Z, an unaccompanied asylum seeker from Iran who claimed to be aged 17, was referred to the local authority for child welfare services. An initial age assessment was carried out by two social workers who concluded that Z was 19.

Z then produced a vaccination card in support of his age and the local authority conducted a review. On review the assessors refused to accept the vaccination card as proof of his age. Z’s application for permission to seek judicial review was refused; the judge held that the local authority had conducted a proper assessment in line with the requirements set out in R (on the application of B) v Merton LBC [2003] EWHC 1689 (Admin), [2003] 4 All ER 280.

The issues for determination were, inter alia: (i) whether a local authority, when assessing age, was obliged to give an applicant the opportunity to respond to provisional adverse findings; (ii) how the court should address the question whether the factual issue of the young person’s age was arguable.

Z contended that the judge was wrong to base his decision on a conclusion that the assessment was Merton compliant as he should have examined the factual case to see whether there was consistent evidence capable of establishing that he was the age he claimed.

Held: (1) It was part of the age-assessment process that, if the decision-maker formed the provisional view that the applicant was lying as to his age, the applicant must be given the opportunity to address matters that led to that view, Mertonapplied.

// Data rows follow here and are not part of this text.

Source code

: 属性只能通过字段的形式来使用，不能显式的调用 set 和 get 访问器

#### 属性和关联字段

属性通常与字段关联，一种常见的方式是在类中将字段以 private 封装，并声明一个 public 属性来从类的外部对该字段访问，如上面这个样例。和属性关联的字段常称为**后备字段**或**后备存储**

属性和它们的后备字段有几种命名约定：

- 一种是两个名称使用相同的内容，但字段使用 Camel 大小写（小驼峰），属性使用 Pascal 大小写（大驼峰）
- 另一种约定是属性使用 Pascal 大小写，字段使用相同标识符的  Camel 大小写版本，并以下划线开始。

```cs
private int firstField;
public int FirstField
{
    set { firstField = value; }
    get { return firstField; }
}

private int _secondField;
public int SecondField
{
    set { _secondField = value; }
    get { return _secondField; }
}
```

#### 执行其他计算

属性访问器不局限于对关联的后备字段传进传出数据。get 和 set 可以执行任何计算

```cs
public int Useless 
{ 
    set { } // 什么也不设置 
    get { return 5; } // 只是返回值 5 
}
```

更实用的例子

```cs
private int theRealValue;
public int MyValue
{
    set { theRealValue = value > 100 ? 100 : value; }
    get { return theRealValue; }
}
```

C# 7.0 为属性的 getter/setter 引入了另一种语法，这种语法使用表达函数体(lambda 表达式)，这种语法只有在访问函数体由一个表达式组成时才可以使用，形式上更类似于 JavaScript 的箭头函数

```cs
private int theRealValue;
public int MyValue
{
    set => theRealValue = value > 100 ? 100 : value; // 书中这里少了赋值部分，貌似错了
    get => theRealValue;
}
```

The procedure adopted in the instant case did not achieve that requirement.

In the absence of formal central government guidance, the court should not be prescriptive of the way in which that might be done.

Matters should not be over-judicialised and it was not appropriate to require in every case that a formal ‘minded to’ letter was sent after the initial interview, A v Croydon LBC [2009] EWHC 939 (Admin), [2010] 1 FLR 193 and R (on the application of AW (Afghanistan)) v Croydon LBC [2009] EWHC 3090 (Admin) considered (see paragraphs 20-22 of the judgment).

(2) Z was not entitled to permission simply because he asserted the local authority’s decision was wrong, R (on the application of A) v Croydon LBC [2009] UKSC 8, [2009] 1 WLR 2557 applied.

The test to be applied was whether there was a realistic prospect, or arguable case, that the court would reach a conclusion that an applicant was a younger age than that assessed by the local authority, R (on the application of F) v Lewisham LBC [2009] EWHC 3542 (Admin), [2010] 1 FLR 1463 applied.

In the instant case, permission should have been granted. There were no glaring inconsistencies in his account and no clear analytical reasons why his account was unbelievable.

The vaccination card was not a forgery and was positively consistent with his claimed date of birth. In the circumstances it was appropriate to transfer the case to the Upper Tribunal for the factual determination of Z’s age under section 31A(3) of the Senior Courts Act 1981 (paragraphs 6, 29 and 31)

Appeal allowed.

Jan Luba QC, Shu Shin Luh (instructed by Pierce Glynn) for the appellant; Rhys Hadden (instructed by in-house solicitor) for the respondent.